— Милый, ты не принесешь мне из кухни блюдце, пусть не думает, что мы хотим прикарманить все эти булавки.
Наконец она заключила:
— Ну, готово. — Подхватила сверток с тряпьем и, обернувшись, скомандовала:
— А ты бери часы.
Пиннеберг застыл в раздумье:
— Я?
— Бери часы. Я иду открывать дверь.
И она пошла вперед.
Они миновали переднюю, чулан с вениками и всяческой утварью и оказались в хозяйской кухне.
— Видишь, вот это кухня! Но сюда я могу приходить только за водой.
Они заглянули в спальню — длинную и узкую, как полотенце, в которой стояли две кровати.
— Одна из них осталась от ее покойного мужа? Хоть к нам ее не поставила, и то хорошо.
Затем они прошли в небольшую комнатку, свет в которую едва проникал через единственное окно с плотными плюшевыми занавесками.

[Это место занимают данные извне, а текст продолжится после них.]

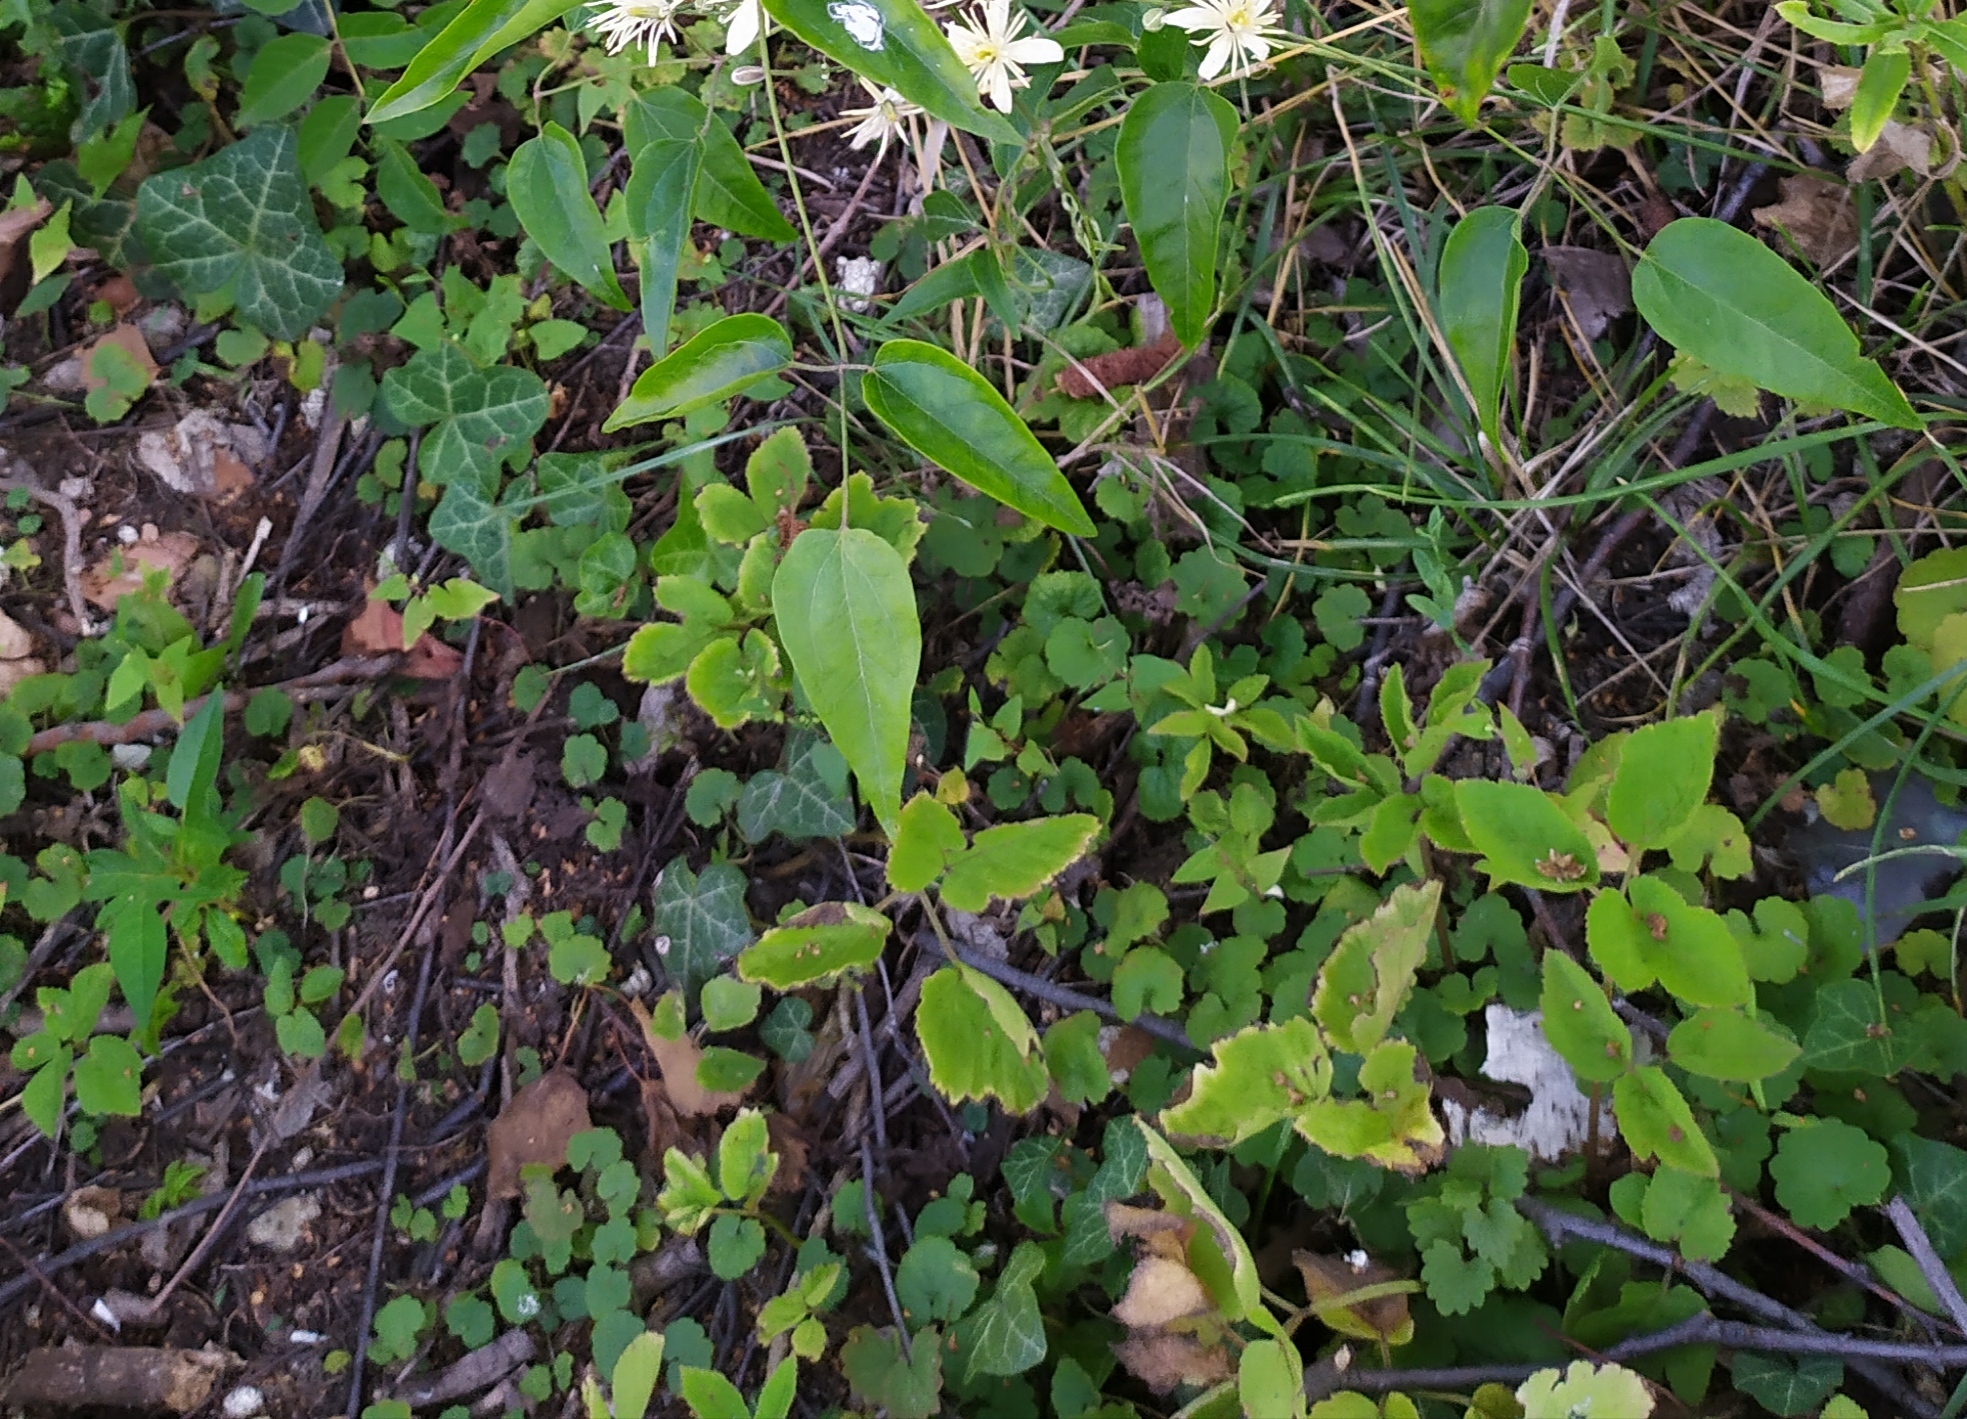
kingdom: Plantae
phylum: Tracheophyta
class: Magnoliopsida
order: Apiales
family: Apiaceae
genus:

Фрау Пиннеберг застыла в дверях.
— Добрый вечер. Мы пришли пожелать вам доброго вечера, — неуверенно проговорила она в темноту.
— Минуточку, — раздался жалобный голосок. — Одну минуточку, я сейчас зажгу свет.
У Барашка за спиной копошился возле стола Пиннеберг, оттуда же послышался звон бесценных часов. Похоже, он сунул их куда-то с глаз долой.
«Все мужчины трусы», — подумала Барашек.
— Сейчас я включу свет, — послышался из угла все тот же жалобный голос. — Это вы, молодые люди? Мне нужно привести себя в порядок; что-то мне сегодня всплакнулось, как, впрочем, частенько по вечерам.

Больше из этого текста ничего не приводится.